[Cluster-devel] [RFC][PATCH] dlm: Reset fs_notified when check_fs

cluster-devel.redhat.com archive mirror
 help / color / mirror / Atom feed

* [Cluster-devel] [RFC][PATCH] dlm: Reset fs_notified when check_fs_done
@ 2010-02-28 22:06 Jiaju Zhang
  2010-11-08 15:05 ` [Cluster-devel] [PATCH] " Jiaju Zhang
  0 siblings, 1 reply; 5+ messages in thread
From: Jiaju Zhang @ 2010-02-28 22:06 UTC (permalink / raw)
  To: cluster-devel.redhat.com

Hi,

About the issue that dlm_controld and fs_controld sit spinning,
retrying and replying for the fs_notified check, I have a suspision
that another scenario may also hit that logic:

If the node->fs_notified has been set to 1 by previous change, when a
new change comes and needs to check the node->fs_notified, because it
has not been reset to 0, so check_fs_done will succeed even if
dlm_controld has not received the notification from fs_controld this
time.
For example, given that the following membership changes n, n+1, n+2,
we see what happens on node X:
Step 1: cg n: node Y leaves with CPG_REASON_NODEDOWN reason,
        eventually in node X's ls->node_history, node Y's fs_notified
        = 1
Step 2: cg n+1: node Y joins ...
Step 3: cg n+2: node Y leaves with CPG_REASON_NODEDOWN reason, one
        possible scenario is: before fs_controld's notification
        arrives, dlm_controld has known node Y is down from CPG
        message and done a lot of work, and it saw node Y's
        fs_notified = 1 (been set in Step 1) then passed the fs check
        wrongly. So node Y's check_fs reset to 0.
Step 4: fs_controld's notification arrives, it sees node Y's check_fs
        = 0 and assumes dlm_controld has not known node Y is down and
        retries to send the notification. But in fact, dlm_controld
        has already known this and finished all the work, which will
        result in the spinning ... 

I'm not sure if I read the code correctly :-) Below is the patch which
reset the node->fs_notified. Review and comments are highly
appreciated!

Thanks,
Jiaju

Signed-off-by: Jiaju Zhang <jjzhang.linux@gmail.com>
---
 group/dlm_controld/cpg.c |    1 +
 1 files changed, 1 insertions(+), 0 deletions(-)
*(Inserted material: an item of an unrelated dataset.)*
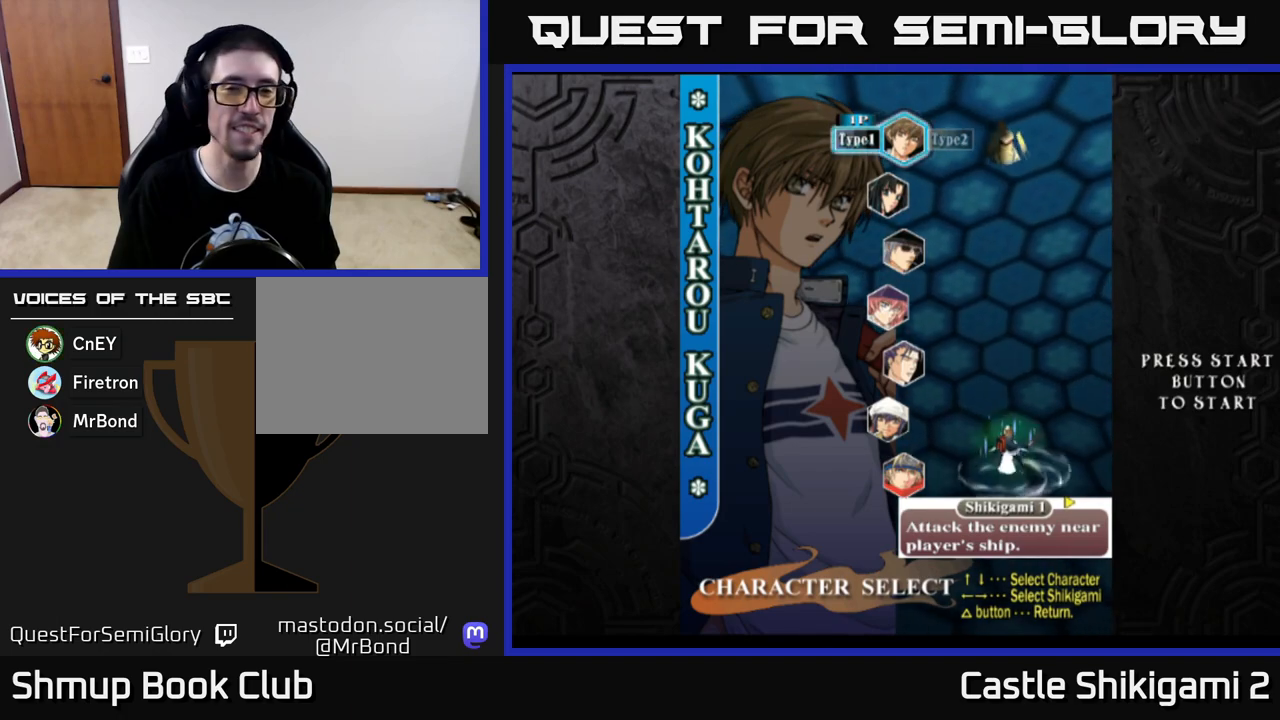
{"buttons": ["A"], "left_stick": "center", "right_stick": "center", "events": [[433, "A", "down"]]}
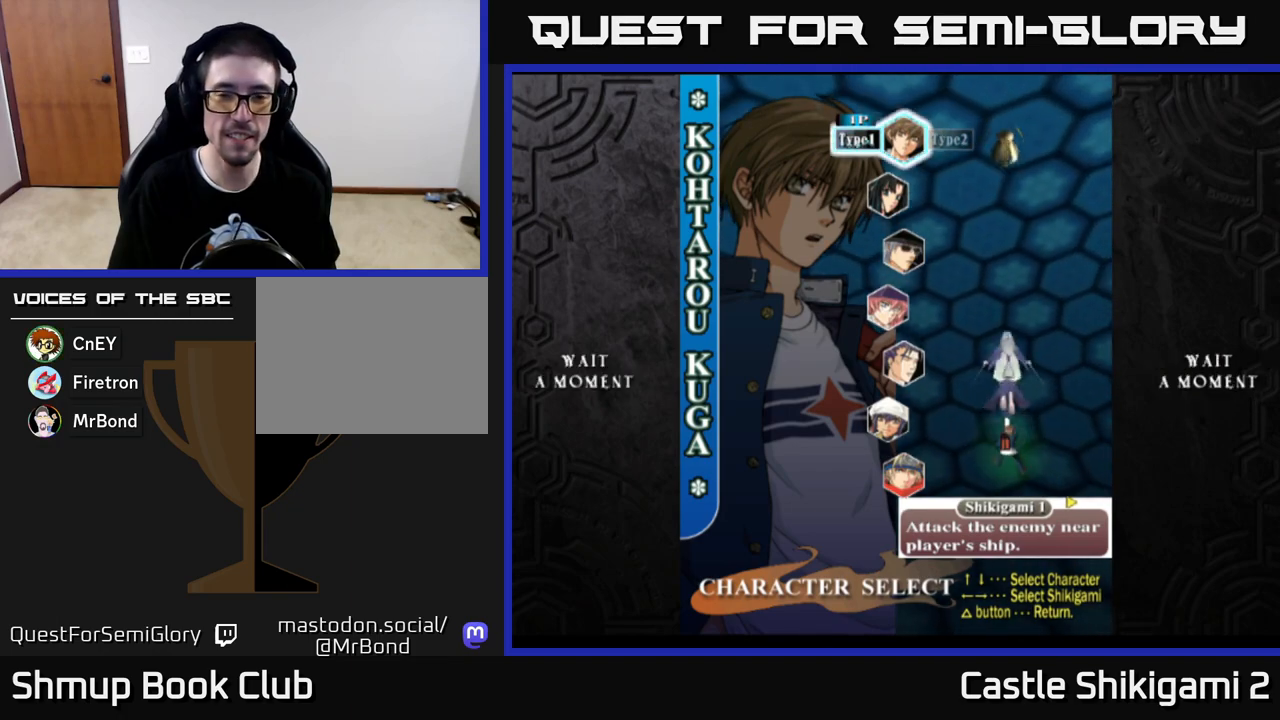
{"buttons": ["A"], "left_stick": "center", "right_stick": "center", "events": [[17, "A", "up"], [317, "A", "down"], [400, "A", "up"], [500, "A", "down"]]}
diff --git a/group/dlm_controld/cpg.c b/group/dlm_controld/cpg.c
index d5245ce..b257595 100644
--- a/group/dlm_controld/cpg.c
+++ b/group/dlm_controld/cpg.c
@@ -636,6 +636,7 @@ static int check_fs_done(struct lockspace *ls)
 
 		if (node->fs_notified) {
 			node->check_fs = 0;
+			node->fs_notified = 0;
 		} else {
 			log_group(ls, "check_fs nodeid %d needs fs notify",
 				  node->nodeid);



^ permalink raw reply related	[flat|nested] 5+ messages in thread

* [Cluster-devel] [PATCH] dlm: Reset fs_notified when check_fs_done
  2010-02-28 22:06 [Cluster-devel] [RFC][PATCH] dlm: Reset fs_notified when check_fs_done Jiaju Zhang
@ 2010-11-08 15:05 ` Jiaju Zhang
  2010-11-08 22:06   ` David Teigland
  0 siblings, 1 reply; 5+ messages in thread
From: Jiaju Zhang @ 2010-11-08 15:05 UTC (permalink / raw)
  To: cluster-devel.redhat.com

Hi list,

Sorry for reposting this mail if you have received it, since it seems
to me that I haven't successfully sent it out, maybe the attachment is
too large. I'll send the attachment separately if anoyone is
interested in it :)

Hi David,

This patch was made about eight months ago, however, at that time I
have no way to regularly reproduce it and haven't verified if this
patch really works, so I set it aside for so long ...

These months, I also heard of many users reporting this issue but
unfortunately when I requested them to test the patch, most of them
even didn't try it at all :(

Luckily, things have changed now. One user met this issue two months
ago and he's also very kindly to test the patch. The result is the
patch really works.

Attached is the log before they apply the patch. This time the log
has already included the debugging messages which were added by the
commit 27b09badd40a2d1500500fa6945aeb532f75bd13 , so we can see what
really happens on the user's site.
(The log is a bit large when it was uncompressed, this is because the
spinning would print many messages to the log.)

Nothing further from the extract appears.